Negli ultimi anni si sono moltiplicati i dispositivi che permettono di raccogliere ogni tipo di dato sul proprio corpo: livelli di glucosio, ore di sonno, contapassi, cardiofrequenzimetri. Dagli orologi ai bracciali, agli anelli e alle fasce toraciche, sono numerosi gli oggetti dotati di sensori che, collegati a opportune app di raccolta e catalogazione dei dati, possono dare un’idea di scientificità alle nostre attività quotidiane.
Uno degli usi più popolari di questi dispositivi è l’esercizio fisico. La speranza è che, avendo un maggiore controllo sui propri dati di movimento, si sia più motivati a infilare le scarpette da corsa e uscire di casa, vincendo la pigrizia.
Un articolo sul New York Times ha provato a indagare questo fenomeno, chiedendosi se tali tecnologie aiutino davvero a dare motivazione e a massimizzare i benefici dell’allenamento.
Innanzitutto, bisogna considerare che non tutti i dati raccolti hanno la stessa qualità e rilevanza, nonostante ciò che affermano i produttori dei dispositivi indossabili.
Ad esempio, scrive il Times, una misura utile per gli atleti è il VO2 max, la quantità massima di ossigeno che il corpo può utilizzare durante un esercizio fisico intenso. Questo numero viene solitamente determinato in laboratorio esercitandosi a varie intensità, mentre si indossa una maschera che registra il consumo di ossigeno e la produzione di CO2. I dispositivi indossabili, tuttavia, affermano di dedurre questo numero utilizzando un’equazione basata sulla frequenza cardiaca, che dovrebbe essere presa con le molle, secondo gli esperti.
La vera sfida è dunque trovare il tipo di informazioni più utili e affidabili, e determinare la frequenza con cui è necessario farvi riferimento. Per i professionisti e per coloro che sono alle prime armi con l’allenamento, vale sempre il principio less is more.
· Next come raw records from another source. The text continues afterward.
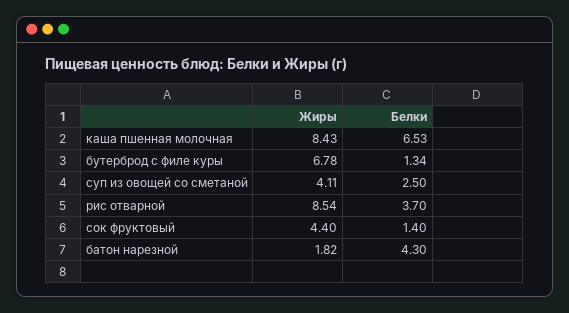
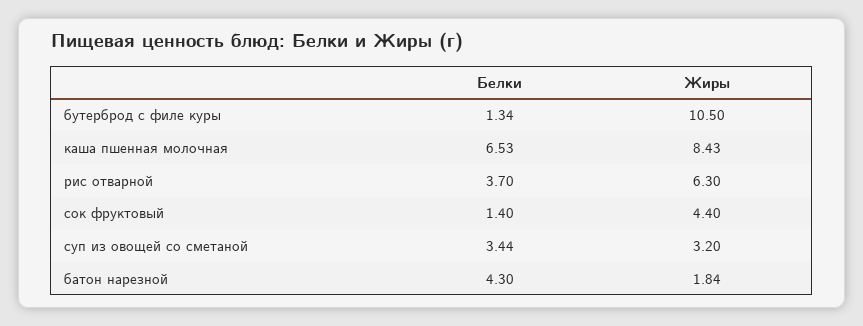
Жиры, бутерброд с филе куры: 6.78 -> 10.5
Жиры, суп из овощей со сметаной: 4.11 -> 3.2
Белки, суп из овощей со сметаной: 2.5 -> 3.44
Жиры, рис отварной: 8.54 -> 6.3
Жиры, батон нарезной: 1.82 -> 1.84

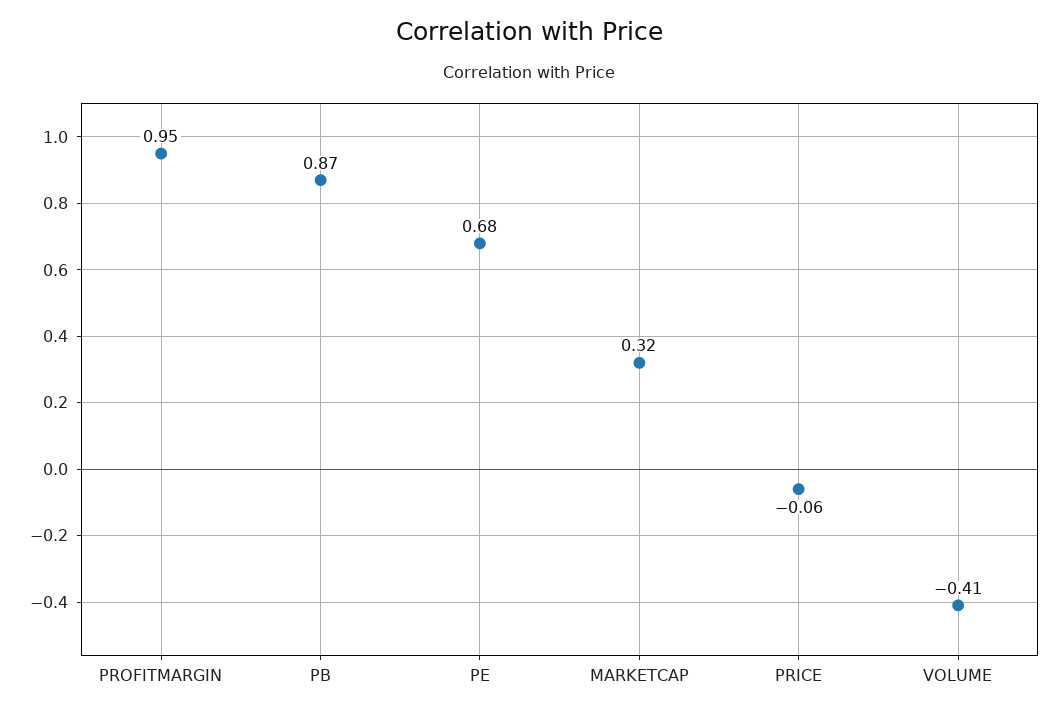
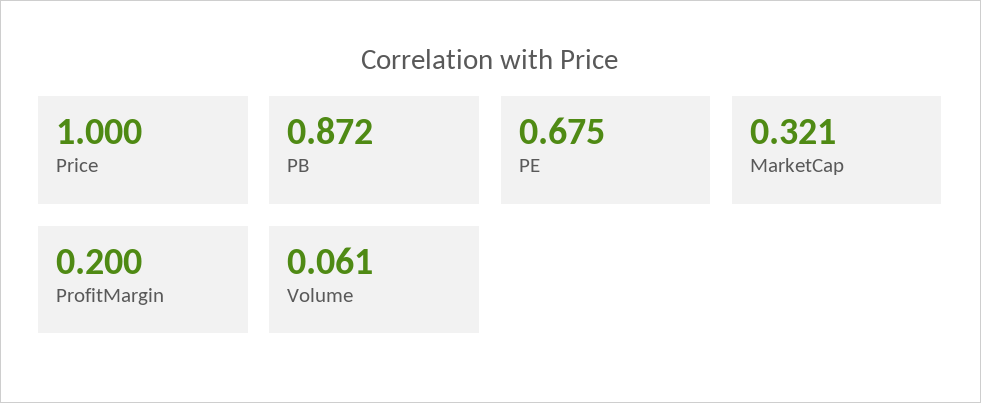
PROFITMARGIN: 0.95 -> 0.2
PRICE: -0.06 -> 1
VOLUME: -0.41 -> 0.061

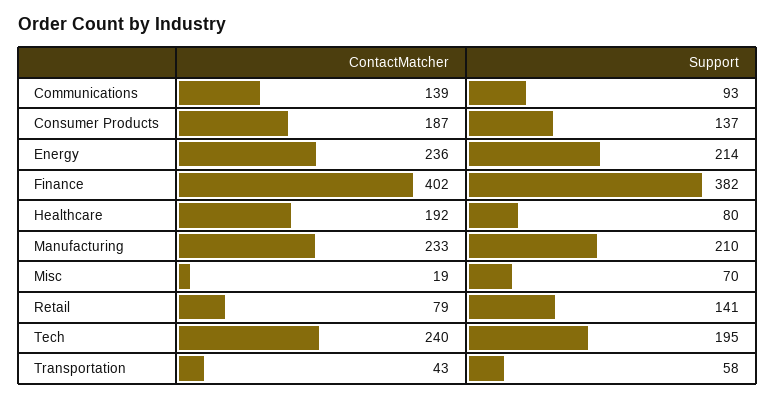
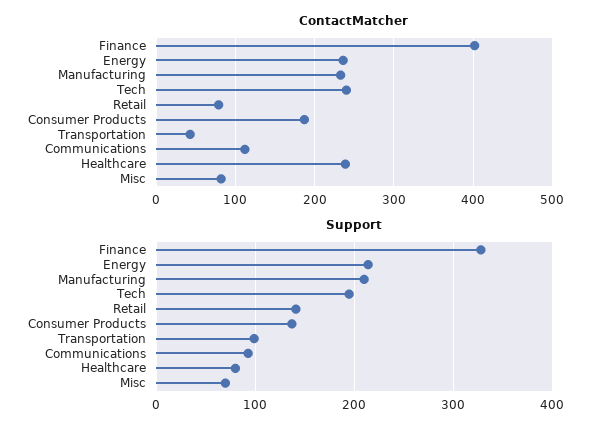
ContactMatcher, Communications: 139 -> 110
Support, Finance: 382 -> 330
ContactMatcher, Healthcare: 192 -> 240
ContactMatcher, Misc: 19 -> 80
Support, Transportation: 58 -> 100

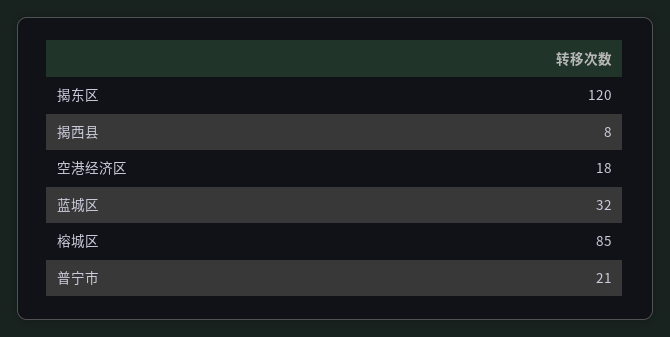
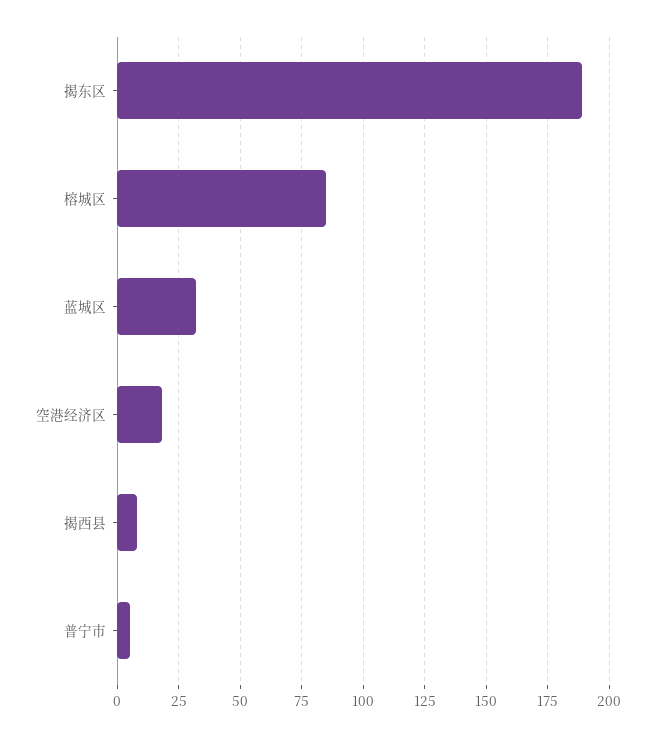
揭东区: 120 -> 190
普宁市: 21 -> 5

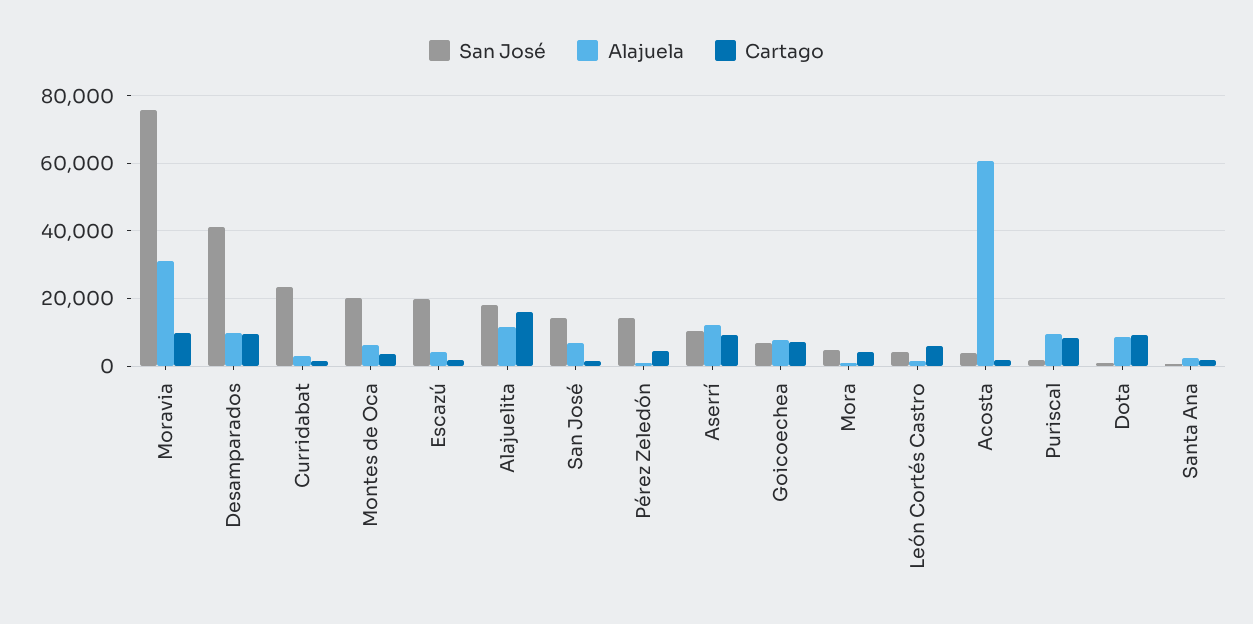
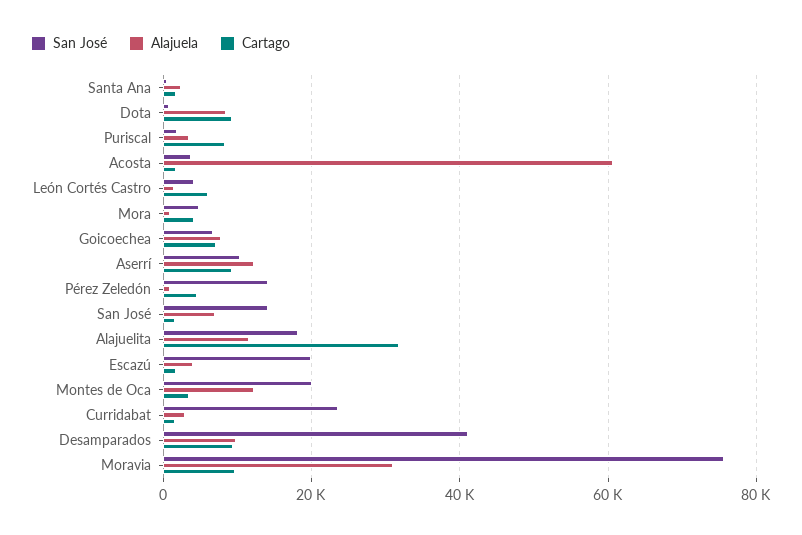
Alajuela, Montes de Oca: 6000 -> 12000
Cartago, Alajuelita: 16000 -> 32000
Alajuela, Puriscal: 10000 -> 4000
Secondo gli esperti sentiti dal Times, infatti, entrambe queste categorie di atleti usano i dispositivi in modo simile, ossia ponendo fin troppa attenzione a tipologie di dati sempre nuove, che finiscono per essere fonti di distrazione, piuttosto che di aiuto.
Per chi si avvicina alla corsa, per esempio, è più importante imparare ad ascoltare i segnali del proprio corpo – stanchezza, dolori, livelli di energia – piuttosto che tenere traccia del passo o della frequenza cardiaca.
Sono invece gli atleti di fascia media, come runner e ciclisti che cercano di battere i propri record personali o di raggiungere un nuovo obiettivo, a trarre i maggiori benefici dai dispositivi indossabili. Se si vuole correre una maratona in minor tempo provando a moderare il ritmo in base alle “zone” di frequenza cardiaca, ad esempio, un wearable (indossabile) può aiutare a farlo. Anche i ciclisti che pianificano l’allenamento in base alle power zone potrebbero utilizzare un tracker.
Se invece si sta solo cercando di uscire di casa più spesso, la raccolta di dati probabilmente non è necessaria. A volte può bastare un diverso tipo di dispositivo da attaccare al polso per muoversi di più, per esempio un guinzaglio con cui portare ogni giorno il proprio cane a fare una passeggiata.